Outages during Christmas reflect poorly on utility forecasting and natural gas units. It’s past time for the states and their utilities to lead and not wait until the grid regulators Federal Energy Regulatory Commission and North American Electric Reliability Corporation conclude their joint investigation.
To ensure safety and reliability, utility leaders should pay consumers to reduce consumption, embrace distributed energy resources in their resource planning, and make interconnecting rooftop solar and residential storage easier.
The question is, however, will they?
Anticipating NERC’s response
FERC and NERC have announced a joint investigation into what happened in North Carolina during Winter Storm Elliot because of multiple outages during Christmas.
The economic and reliability regulators want to get in on regulation and standards after an event, but there is no focus or attention paid before. Maybe that’s just human tendency?
History has always told us, at least in the electric utility industry, that major regulations come after blackouts. The National Electric Reliability Council was formed after the 1965 blackout.
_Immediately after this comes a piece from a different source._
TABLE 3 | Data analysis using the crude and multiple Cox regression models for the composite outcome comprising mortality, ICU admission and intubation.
Read about fascinating NERC history here (It’s only 177 pages!). NERC came out of regional councils such as Mid-Atlantic Area Coordination Group, which is now ReliabilityFirst.
The Council became a corporation — the North American Electric Reliability Corporation — after the Sep. 2003 blackout with the mandate to levy fines of up to $1 million per day if utilities violated reliability standards, including tree trimming regulations.
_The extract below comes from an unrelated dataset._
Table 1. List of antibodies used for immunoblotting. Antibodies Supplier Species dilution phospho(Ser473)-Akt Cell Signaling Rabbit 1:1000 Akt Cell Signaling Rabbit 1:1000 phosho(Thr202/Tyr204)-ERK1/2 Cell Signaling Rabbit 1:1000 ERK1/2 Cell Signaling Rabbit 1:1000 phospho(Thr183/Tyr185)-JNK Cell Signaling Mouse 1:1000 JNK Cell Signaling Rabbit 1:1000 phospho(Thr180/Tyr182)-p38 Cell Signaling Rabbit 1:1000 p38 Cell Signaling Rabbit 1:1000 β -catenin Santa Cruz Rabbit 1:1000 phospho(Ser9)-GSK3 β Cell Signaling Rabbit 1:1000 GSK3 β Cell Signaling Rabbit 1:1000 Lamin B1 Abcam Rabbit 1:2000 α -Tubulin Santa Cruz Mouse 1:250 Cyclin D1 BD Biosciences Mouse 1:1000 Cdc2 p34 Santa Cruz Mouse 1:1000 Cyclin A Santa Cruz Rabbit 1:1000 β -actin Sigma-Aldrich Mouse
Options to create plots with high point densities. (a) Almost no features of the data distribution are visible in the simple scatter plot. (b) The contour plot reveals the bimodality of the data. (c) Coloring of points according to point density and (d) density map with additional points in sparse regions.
Incentivizing DERs before an event
Fast forward to Feb. 2021.
Did we learn anything from winter storm Uri in Texas? We have already forgotten that Texas went through a similar winter storm event a decade earlier, in 2011.
Yes, FERC and NERC jointly investigated and released a report back then. I am sure they will also release a report for Elliott, too. But the jury is still out on Uri’s lessons. A recent proposal in Texas to incentivize generators (not load) to ensure they show up during a grid emergency.
Look at what is happening right now in PJM
PJM just announced that it had more unit outages during the Christmas week than forecasted. If 23% of PJM’s total capacity was forced out, 87% was from natural gas and coal units. And we have executives from Duke Energy Carolinas apologizing for inconveniencing their customers during Christmas. These utilities and RTOs have not taken steps to incentivize demand response and distributed energy resources, yet they are the custodians of safety and reliability.
Why should they pay load to avoid blackouts? Because that’s how MISO avoided blackouts in Feb. 2021.
Utilities must speed up distributed resource interconnections via automation
Whenever the topic of distributed energy resources interconnection comes up, utilities always bring up the fact that they are responsible for the safety and reliability of the distribution grid. Never mind that those utilities have already studied these DER interconnections. They want to “screen” them again so that a solar project is not exporting more than it should when storage is added at the same site.
Solar interconnections can be severely limited on the distribution system due to capacity constraints that could be resolved without the cost and delay associated with major feeder upgrades. In some cases, voltage and current imbalance will limit the feeder capacity. This constraint exists even though capacity is available in other phases.
Companies like Switched Source offer a distribution automation solution, the Phase EQ, that will automatically balance the voltage and current to unlock the capacity of the feeder. In other cases, the ideal location to site a solar project may be served by a feeder at capacity; however, adjacent feeders have the capacity but are not tied together due to the risk of loop flows.
Switched Source also offers another distribution automation solution, the Tie Controller, that can enable adjacent feeders to be tied together and controls the power flow between them to balance the load on the feeders.
Utilities must embrace distribution automation solutions to identify feeders with phase imbalance issues or capacity constraints and deploy solutions to address the issues to enable more load and solar interconnections.
Utilities must reflect accurate modelling of distributed solar in resource plans
Whenever utilities have integrated resource plan (IRP) proceedings, renewable and environmental advocates must push the utilities to incorporate distributed solar in their future capacity expansion plans. It’s like pulling teeth.
The excuse utilities give for not including distributed solar in future resource plans is that they don’t have much capacity value compared to utility-scale solar or utility-scale natural gas plants.
But the recent Christmas event in PJM shows many more outages than forecasted on the system. Additionally, unanticipated outages led to capacity deficiencies in the New England region during Christmas. And the New England grid operator is levying non-performance penalties on non-performing units, but we won’t know who owns these units.
So why are the utilities and their regulators more focused on an antiquated integrated resource planning process that incentivises more non-renewable generation and the transmission needed to interconnect, when we should be looking at more distributed options on the demand side?
To reduce the magnitude of a blackout or even the likelihood of entering into an emergency event, grid planners should be talking to policy professionals and educating them before it is too late. It is easy to think about policy during an emergency event. It is hard to think about the policy before an event.